That snow-on-Neo shot is wonderful! Yes, I'd be concerned here if my plants were outdoors during winter and the temps dipped too low, but a day or two of snow and temps hovering only just below freezing wouldn't concern me a bit. They can take it. They take the heat quite well too. They're amazing little plants! :smitten: I've been to Japan (LOVE IT!), but the realities of living there might be a bit much for me. Still, I can dream. :wink:


----------



## quietaustralian (Jul 11, 2010)

KyushuCalanthe said:


> And a less beautiful native called _booran_ (rod orchid), _Luisia teres_. Easy to grow in this climate.


Tom, How big are the flowers on this? The plant and flowers look very much like a native of Việt Nam.

Mick


----------



## KyushuCalanthe (Jul 11, 2010)

Mick, the flowers on the Luisia are small, maybe only 2 cm long.

Dot, well, your analysis of the neo shot was way beyond my own! I guess I'll have to pay attention more when I take photos :rollhappy:


----------



## quietaustralian (Jul 12, 2010)

*Luisia noid?*



KyushuCalanthe said:


> Mick, the flowers on the Luisia are small, maybe only 2 cm long.

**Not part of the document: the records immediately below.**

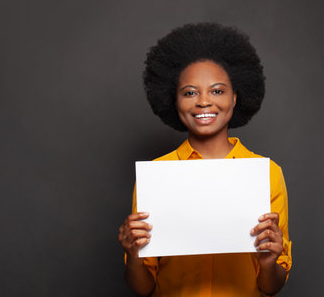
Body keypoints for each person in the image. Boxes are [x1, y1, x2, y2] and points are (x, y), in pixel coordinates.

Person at [117, 23, 292, 297]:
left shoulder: (267, 174)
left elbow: (271, 287)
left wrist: (270, 262)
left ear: (235, 97)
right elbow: (144, 287)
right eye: (190, 92)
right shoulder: (156, 176)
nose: (203, 102)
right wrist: (133, 252)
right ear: (174, 101)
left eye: (217, 91)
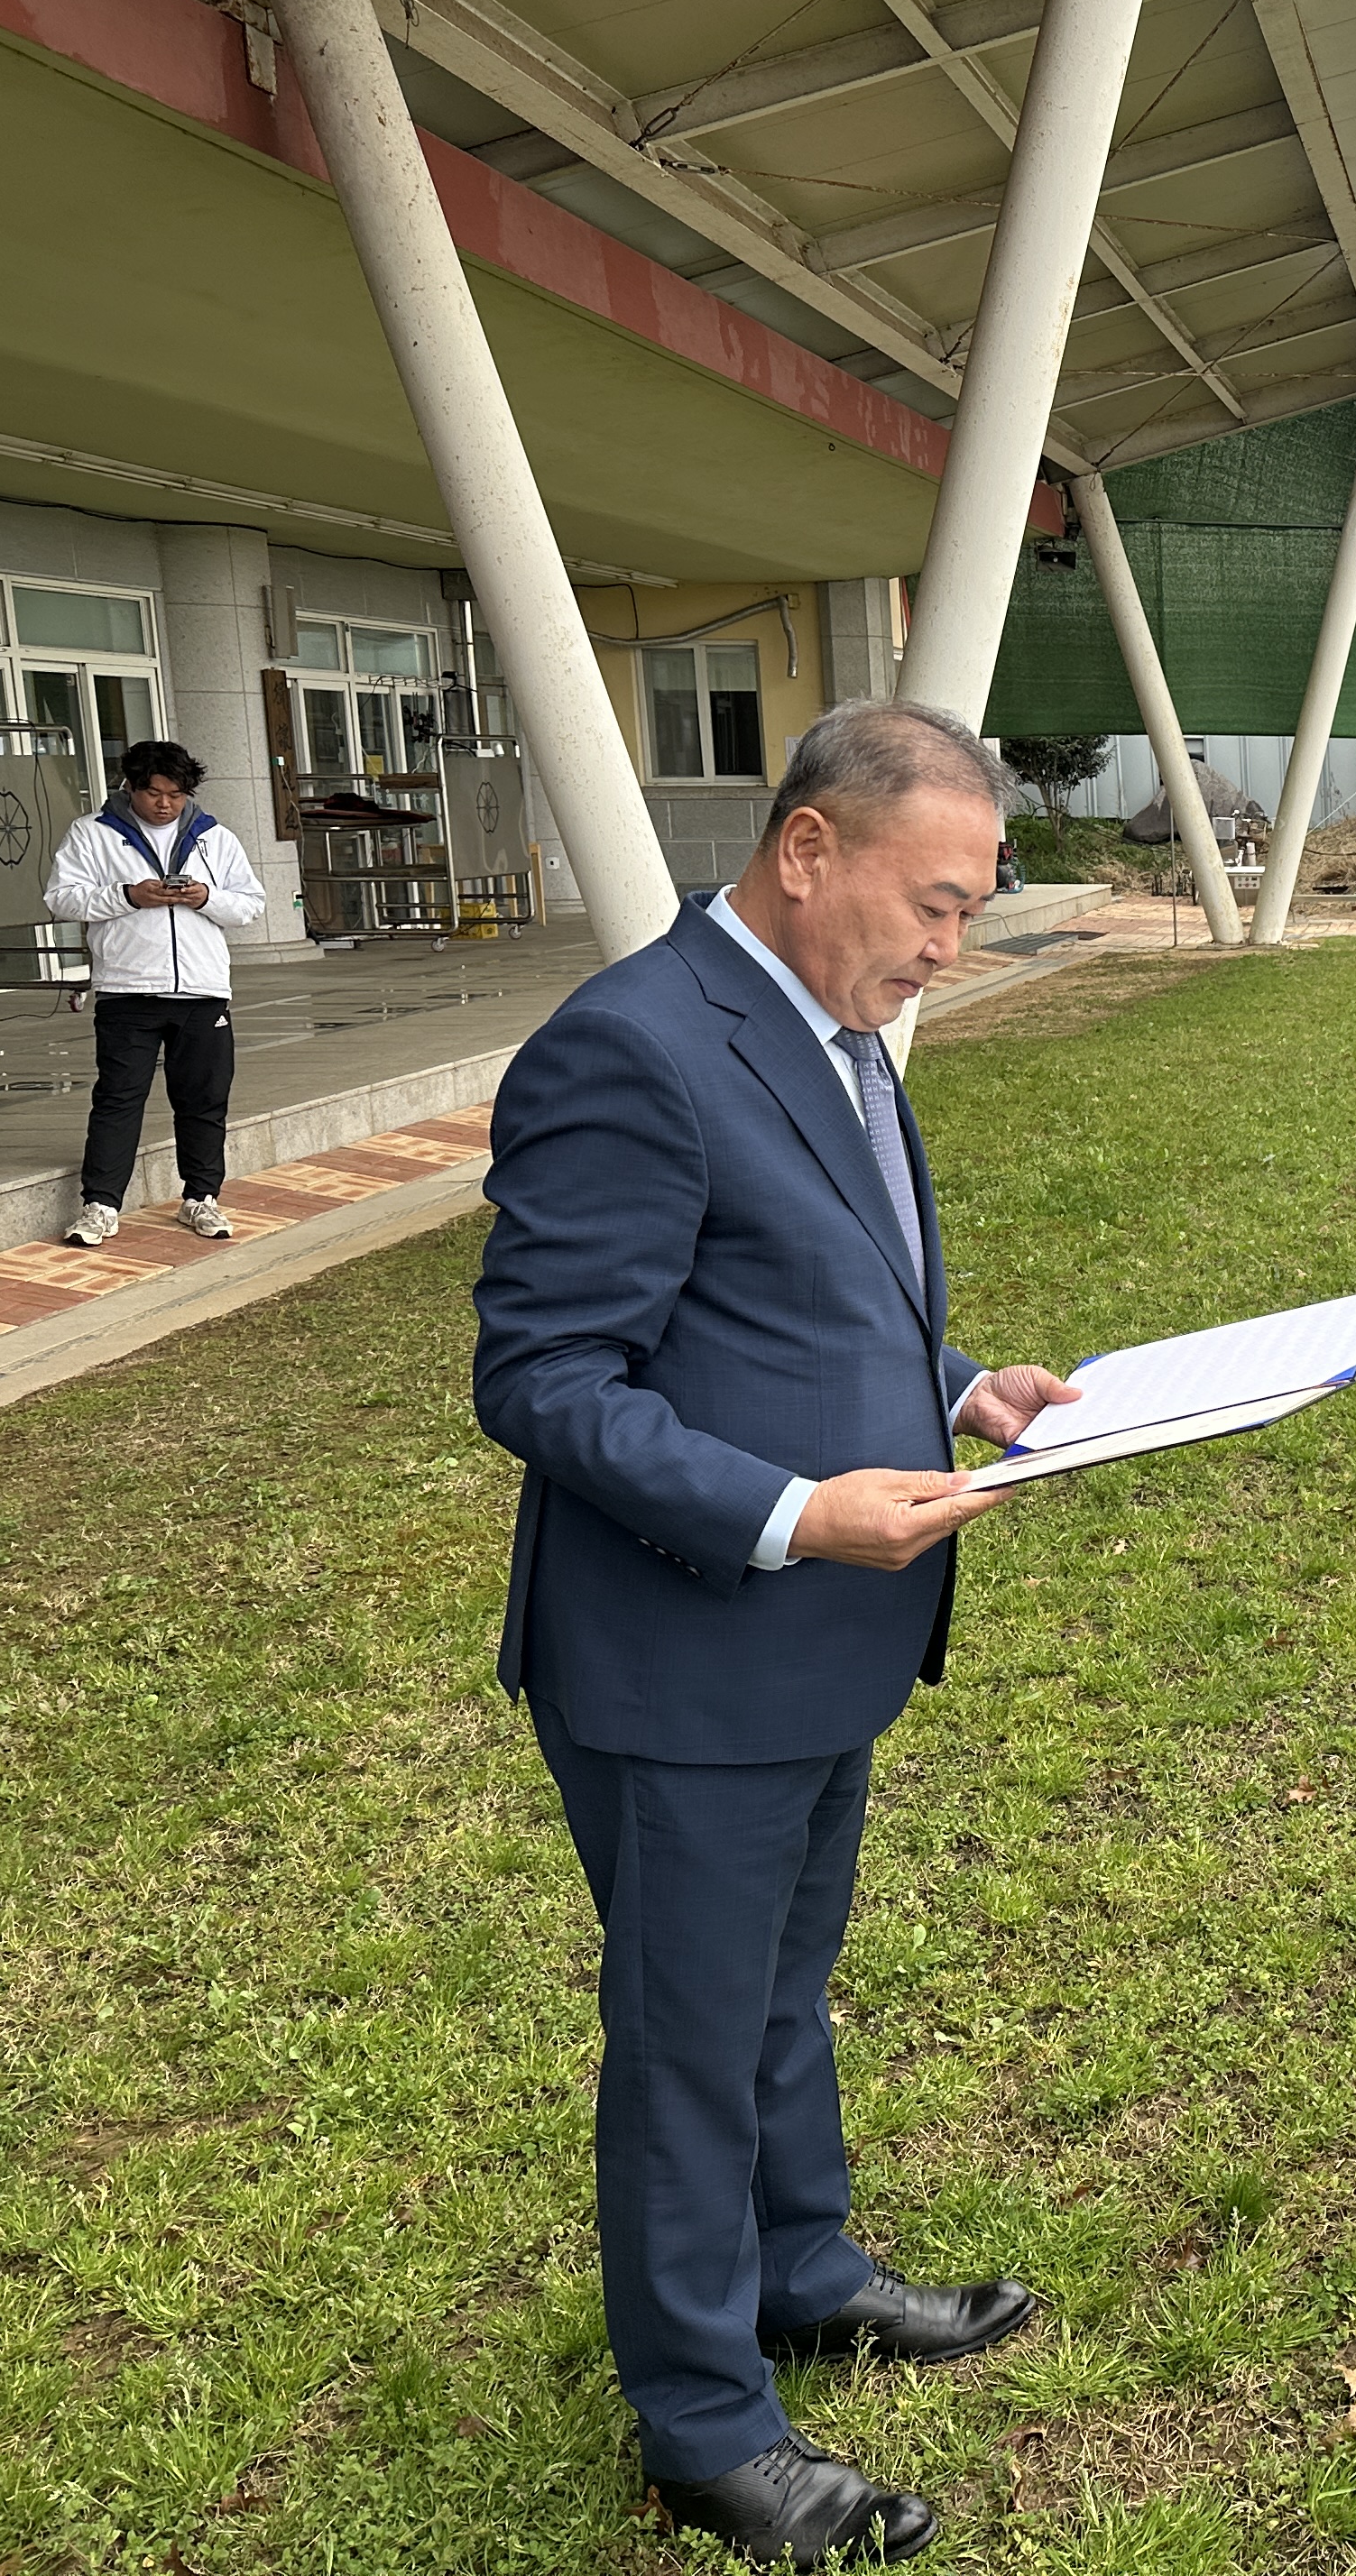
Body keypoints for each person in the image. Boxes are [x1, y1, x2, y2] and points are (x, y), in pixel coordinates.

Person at [474, 702, 1088, 2565]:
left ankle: (800, 2266)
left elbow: (810, 1285)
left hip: (816, 1644)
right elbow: (544, 1375)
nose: (950, 944)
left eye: (973, 908)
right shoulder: (634, 1047)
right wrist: (795, 1512)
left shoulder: (838, 1030)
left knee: (776, 1985)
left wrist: (959, 1383)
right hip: (687, 1654)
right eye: (937, 901)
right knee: (687, 2035)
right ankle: (702, 2419)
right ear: (808, 849)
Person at [43, 741, 264, 1247]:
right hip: (127, 991)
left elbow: (250, 904)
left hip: (202, 992)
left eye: (176, 794)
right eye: (153, 793)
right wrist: (128, 896)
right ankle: (100, 1206)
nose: (165, 804)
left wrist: (206, 898)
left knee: (204, 1100)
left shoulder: (215, 837)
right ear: (130, 787)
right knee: (118, 1100)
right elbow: (61, 898)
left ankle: (201, 1197)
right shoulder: (93, 833)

I’ve been trying to id this plant for some time. Unfortunately there doesn’t seem to be much in print about Vietnamese orchids other than Dendrobiums and Paphs. I’m away from home at the moment so I only have a couple of fuzzy pics of my plant. It’s probably difficult to tell from these pics but it does look like yours. This plant flowered in Oct 09 and March 10.

Mick


----------



## KyushuCalanthe (Jul 12, 2010)

Hey Mick, I know that L. teres is found in southern China, so I wouldn't at all be surprised that it could be found down your way as well. I know little about this genus though. Only this one species makes it this far north.

The monsoon is full on right now. We got like 15-20 cm of rain just yesterday and it is still raining out there now this morning. I couldn't get a good reshoot of that fuuran shot, but here is another closer one of the flowers:






And a view of a few more plants in the tree - mostly you can see various forms of Dendrobium moniliforme and some neos:


----------



## biothanasis (Jul 15, 2010)

Great shots!!! I love the last one!


----------



## NYEric (Jul 16, 2010)

Very cool!


----------



## Lanmark (Jul 20, 2010)

Beautiful! :clap:


----------